(EXERCISE GOAL): The entries below contain a line with "mobilier Le mesnil st denis (78320)" and a line with "Наконечники к кованым карнизам". Retype exactly everything from the first down to the second, both included, and nothing else.

*-*-*

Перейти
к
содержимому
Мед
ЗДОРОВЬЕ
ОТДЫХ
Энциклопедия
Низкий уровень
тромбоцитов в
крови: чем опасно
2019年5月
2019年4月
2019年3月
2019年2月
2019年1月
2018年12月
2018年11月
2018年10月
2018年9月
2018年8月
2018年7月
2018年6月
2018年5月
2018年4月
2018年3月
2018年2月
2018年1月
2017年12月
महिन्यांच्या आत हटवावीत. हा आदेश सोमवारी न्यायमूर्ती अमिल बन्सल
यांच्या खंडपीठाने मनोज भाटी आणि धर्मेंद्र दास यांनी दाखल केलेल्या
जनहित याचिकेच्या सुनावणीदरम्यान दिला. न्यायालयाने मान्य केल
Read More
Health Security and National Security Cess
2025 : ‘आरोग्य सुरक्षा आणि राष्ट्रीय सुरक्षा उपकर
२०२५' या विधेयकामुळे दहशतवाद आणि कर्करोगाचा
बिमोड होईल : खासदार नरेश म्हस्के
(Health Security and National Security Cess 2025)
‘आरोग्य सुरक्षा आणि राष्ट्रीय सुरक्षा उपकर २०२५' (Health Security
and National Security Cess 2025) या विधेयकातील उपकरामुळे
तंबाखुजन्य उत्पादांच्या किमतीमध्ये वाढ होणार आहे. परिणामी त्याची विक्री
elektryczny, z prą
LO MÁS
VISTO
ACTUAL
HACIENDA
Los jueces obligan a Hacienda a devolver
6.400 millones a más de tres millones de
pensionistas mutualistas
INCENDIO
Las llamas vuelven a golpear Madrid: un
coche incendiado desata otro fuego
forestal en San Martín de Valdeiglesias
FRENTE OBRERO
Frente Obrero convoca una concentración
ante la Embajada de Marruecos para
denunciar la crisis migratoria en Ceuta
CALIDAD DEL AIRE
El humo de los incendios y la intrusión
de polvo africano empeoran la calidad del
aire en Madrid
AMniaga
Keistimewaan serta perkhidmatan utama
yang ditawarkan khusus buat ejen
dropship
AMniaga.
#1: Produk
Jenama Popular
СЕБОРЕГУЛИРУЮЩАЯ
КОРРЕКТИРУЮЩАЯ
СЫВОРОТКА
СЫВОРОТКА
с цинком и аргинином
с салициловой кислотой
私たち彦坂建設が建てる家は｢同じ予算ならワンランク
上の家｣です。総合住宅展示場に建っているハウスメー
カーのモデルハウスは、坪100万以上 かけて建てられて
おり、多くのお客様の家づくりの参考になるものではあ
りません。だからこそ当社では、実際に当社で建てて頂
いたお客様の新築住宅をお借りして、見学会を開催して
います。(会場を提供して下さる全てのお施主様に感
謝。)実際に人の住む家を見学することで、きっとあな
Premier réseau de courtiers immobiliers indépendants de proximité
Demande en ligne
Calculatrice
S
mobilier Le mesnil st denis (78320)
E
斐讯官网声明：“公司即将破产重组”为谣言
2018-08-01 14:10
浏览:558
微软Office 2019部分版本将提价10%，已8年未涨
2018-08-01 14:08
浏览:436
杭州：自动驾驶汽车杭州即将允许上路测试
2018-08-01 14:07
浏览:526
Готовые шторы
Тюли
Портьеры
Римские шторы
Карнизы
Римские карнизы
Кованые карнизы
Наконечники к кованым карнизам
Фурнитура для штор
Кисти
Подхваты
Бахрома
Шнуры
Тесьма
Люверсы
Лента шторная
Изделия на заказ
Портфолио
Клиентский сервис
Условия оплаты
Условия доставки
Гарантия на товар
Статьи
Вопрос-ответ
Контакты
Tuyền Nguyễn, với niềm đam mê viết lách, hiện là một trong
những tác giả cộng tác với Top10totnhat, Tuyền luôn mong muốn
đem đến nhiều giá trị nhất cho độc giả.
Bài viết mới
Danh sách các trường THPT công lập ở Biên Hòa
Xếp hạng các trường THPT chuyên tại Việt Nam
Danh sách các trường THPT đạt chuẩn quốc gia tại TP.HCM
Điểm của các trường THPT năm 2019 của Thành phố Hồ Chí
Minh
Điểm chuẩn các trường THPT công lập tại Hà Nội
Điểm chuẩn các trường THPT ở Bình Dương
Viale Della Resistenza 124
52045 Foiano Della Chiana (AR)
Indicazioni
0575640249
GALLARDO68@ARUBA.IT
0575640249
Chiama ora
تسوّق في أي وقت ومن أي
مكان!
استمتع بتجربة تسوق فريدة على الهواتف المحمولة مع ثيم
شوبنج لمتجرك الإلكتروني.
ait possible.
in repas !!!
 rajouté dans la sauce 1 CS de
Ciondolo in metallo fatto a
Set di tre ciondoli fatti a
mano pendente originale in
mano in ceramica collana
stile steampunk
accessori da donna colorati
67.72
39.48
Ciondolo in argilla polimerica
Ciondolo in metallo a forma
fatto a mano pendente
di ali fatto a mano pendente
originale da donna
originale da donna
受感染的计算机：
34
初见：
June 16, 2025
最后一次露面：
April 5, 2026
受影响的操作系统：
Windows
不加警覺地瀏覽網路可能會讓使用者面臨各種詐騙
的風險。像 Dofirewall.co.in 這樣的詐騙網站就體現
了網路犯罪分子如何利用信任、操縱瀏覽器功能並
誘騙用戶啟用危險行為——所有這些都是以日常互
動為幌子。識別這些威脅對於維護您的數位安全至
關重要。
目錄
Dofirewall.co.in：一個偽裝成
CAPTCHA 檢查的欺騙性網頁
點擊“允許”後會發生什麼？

*-*-*

(ANSWER BOX):
mobilier Le mesnil st denis (78320)
E
斐讯官网声明：“公司即将破产重组”为谣言
2018-08-01 14:10
浏览:558
微软Office 2019部分版本将提价10%，已8年未涨
2018-08-01 14:08
浏览:436
杭州：自动驾驶汽车杭州即将允许上路测试
2018-08-01 14:07
浏览:526
Готовые шторы
Тюли
Портьеры
Римские шторы
Карнизы
Римские карнизы
Кованые карнизы
Наконечники к кованым карнизам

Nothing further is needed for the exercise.